The warning, known as an alert service bulletin, was issued yesterday morning and only affects the S92 model.
Sikorsky confirmed it had issued the notice, which demands a visual inspection of the tail rotors on the S92 fleet before the next flight.
A US-based spokeswoman for the manufacturer said: “Safety is our top priority and Sikorsky is working closely with our customer and investigative authorities to determine the root cause of the loss of tail rotor authority in the December 28 installation landing.
“Although the investigation into the December 28 incident has not been completed, Sikorsky released an alert service bulletin on January 10 to define additional interim inspection requirements for the S92 tail rotor pitch change shaft (PCS).
“Those procedures include an off-aircraft check of the PCS bearing and that check must be done before next flight with some leeway for getting back to base.”
She said the firm was committed to keeping its customers informed.

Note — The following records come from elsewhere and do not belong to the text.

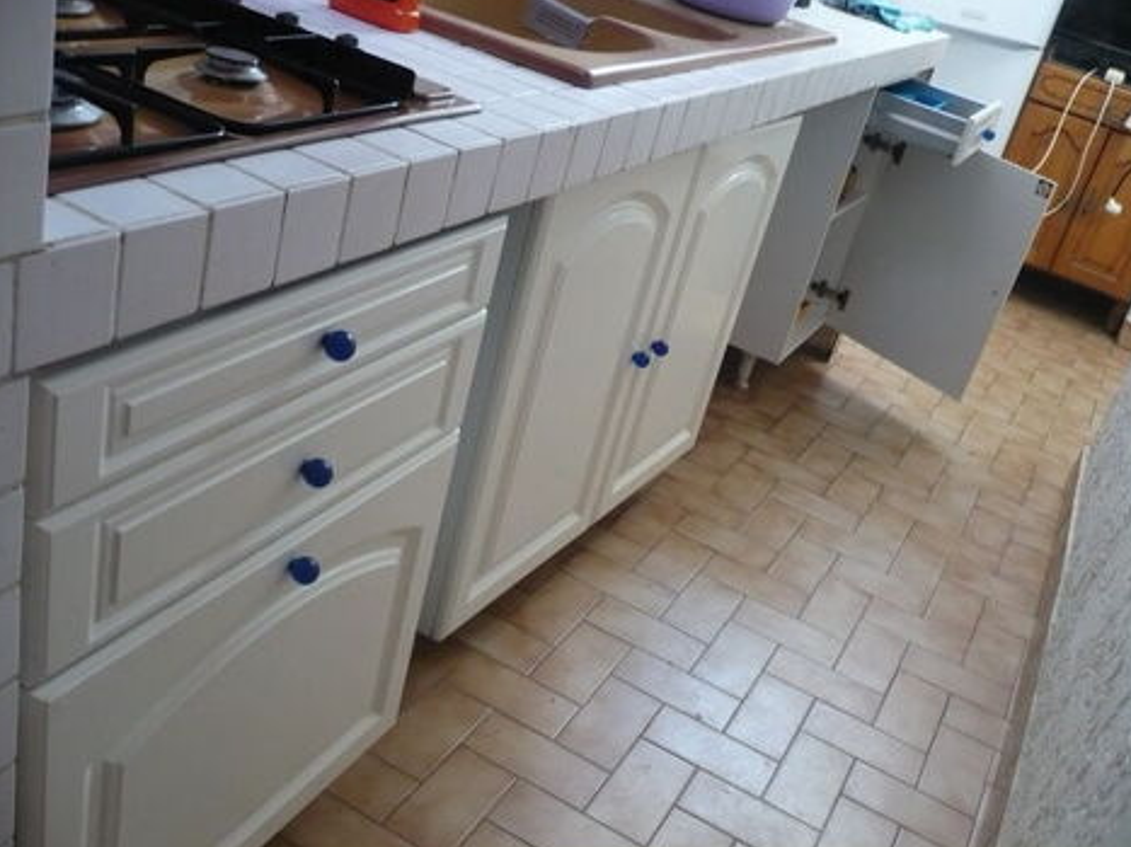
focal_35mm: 36
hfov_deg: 51.4
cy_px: 416
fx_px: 1176
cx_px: 555
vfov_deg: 39.6
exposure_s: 1/30
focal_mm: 5.8
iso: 250
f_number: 2.8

“We will further communicate findings if the investigation reveals any safety or airworthiness issues that affect the S92 helicopter fleet,” the spokeswoman added.
The Maritime and Coastguard Agency (MCA) said its S92s, which were operated by Bristow, would return to service throughout the day.
“The Inverness-based helicopter has already been brought back into service for lifesaving work and we are negotiating a limited return to service at other bases in the same manner,” said a spokesman.
Industry sources fear the alert on a model which is thought of as the “workhorse” of the North Sea, could disrupt operations possibly until the end of the weekend.
Step Change in Safety, an organisation that campaigns to make the UK the safest place to work in the worldwide oil and gas industry, said Sikorsky’s decision will result in some short-term delays.
Executive director Les Linklater said: “The decision made by Sikorsky is a precautionary measure to ensure continued safe flight operations and we are aware that helicopter operators are working to assess the impact of this requirement, while investigating all opportunities to limit the effects on the flying programme.
“Currently, the duration of the inspections is expected to take up to 11 man hours, which means this will cause some short-term delays.
“We are in close communication with trades unions, helicopter operators and the Civil Aviation Authority.”